5. Federated Rune Registration

The Runic Hierarchy is not limited to the Core kernel. The system supports Inversion of Control for infrastructure:

  • Registration Hook: Extensions provide their own infrastructure blueprints by invoking context.add_rune(RuneDefinition) during the assimilation phase.
  • Unified Scribing: The CLI (19) treats core runes and extension runes as a single, flattened manifest, ensuring that the Law of Exclusivity and Port Arbitration are enforced across the entire organism.

6. Networking and Port Arbitration

Network management is arbitrated by the Pod unit to ensure collision-free internal and external communication.

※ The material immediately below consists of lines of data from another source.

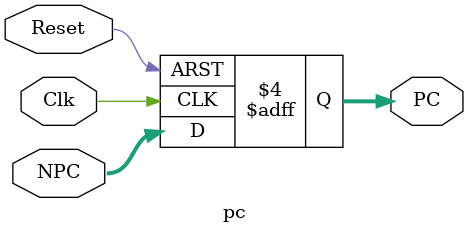
<source format=v>
`timescale 1ns/10ps 
module pc(NPC, Clk, Reset, PC);
//ÏÂÒ»ÌõÖ¸ÁîµØÖ·£¬ÓÃÓÚ¸üÐÂPC£¬×îºóÁ½Î»²¹Áã
input [31: 2] NPC;
//Ê±ÖÓÐÅºÅ
input Clk;
//ÖØÖÃÐÅºÅ
input Reset;
//µ±Ç°Ö¸ÁîµØÖ·£¬½«Êä³ö¶¨ÒåÎª¼Ä´æÆ÷ÐÍ±äÁ¿£¬±íÊ¾¹ý³Ì¿éÓï¾ä always ÄÚµÄÖ¸¶¨ÐÅºÅ
output reg [31: 2] PC;

/*
³õÊ¼»¯µØÖ·£¬×¢ÒâÓëÓÃÀ´ÑéÖ¤µÄ²âÊÔ¹¤¾ß»ò²Î¿¼Êý¾ÝÆ¥Åä
*/
initial begin
    PC = 30'h00100000; //³õÊ¼»¯£¬²»Í¬ mips »ã±àÆ÷ PC ³õÊ¼Öµ²»Í¬£¬´Ë´¦ÎªÍ¨ÓÃ mars ±àÒëÆ÷µÄPC ³õÊ¼Öµ
end

always @ (posedge Clk or posedge Reset) begin //¸ßµçÆ½´¥·¢
    if (Reset == 1'b1) begin //ÖØÖÃ pc
        PC <= 30'h00100000; //30'h00000c00;
    end
    else begin //½«ÏÂÒ»ÌõÖ¸ÁîµØÖ·¸³¸ø pc
        PC <= NPC;
    end
end

endmodule
</source>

  • Shared Namespace: All containers within lychd.pod share the localhost interface, enabling high-performance internal communication via standard ports.
  • Dynamic Exposure: The ContainerRune schema includes an ExposePort flag. When enabled, the Scribe adds the Rune's port mapping to the PublishPort directive of the main lychd.pod, granting it visibility to the host or the Proxy (40).

7. Identity Symmetry

To solve the "Permission Paradox," all generated Runes utilize the UserNS=keep-id mapping.

  • Mechanism: This instructs Podman to map the host user's UID/GID directly to the same ID inside the container.
  • Result: The process inside the container runs with the exact identity of the Magus. This ensures that mounted volumes in the Crypt (13)—including source code and database files—are accessible without permission errors or insecure host-side permission overrides.

8. The Rite of Atomic Inscription

To prevent systemic corruption—where a crash during configuration leaves the host in an unbootable state—the Scribe implements a transactional update ritual.

  • The Shadow Phase: All new Runes are first inscribed into a temporary "Shadow" directory.
  • The Atomic Swap: Only upon the successful generation of the entire manifest does the Scribe perform a rapid cleanup and move the new files to the active Binding Site (~/.config/containers/systemd/). This ensures the system always transitions between two valid, bootable states.

9. Runes as Manifestations of Animators

Runes are the physical manifestation of the Soulstones defined in the Codex.

  • Mapping by Name: The Soulstone (logical) and ContainerRune (physical) are paired by their shared identifier. The Scribe ensures the container_name and service_name derive predictably from the Soulstone's name.
  • Metadata Decoupling: Physical Runes do not carry capability or tag metadata in their unit files. This logic is handled at the Animator layer for the Dispatcher.

Consequences

Positive

  • Intelligent Resource Scaling: Multi-capability tagging allows the system to satisfy complex intents with the minimum number of active containers.

  • Hardware Determinism: GPU VRAM is strictly managed by the host init system, preventing resource contention and unrecoverable OOM crashes.

  • Adaptable Security: The keep-id mapping provides a seamless security bridge, maintaining the rootless posture while enabling effortless filesystem interaction.

  • Operational Reliability: The Atomic Inscription ritual guarantees system integrity, even if the binding process is interrupted by power loss or failure.

Negative

  • Linux Ecology Lock-in: This architecture binds LychD irrevocably to Linux distributions utilizing Systemd and Podman.

  • Orchestration Overhead: The interplay between semantic Capabilities and physical Covens requires a sophisticated Orchestrator to mitigate state-swap latency.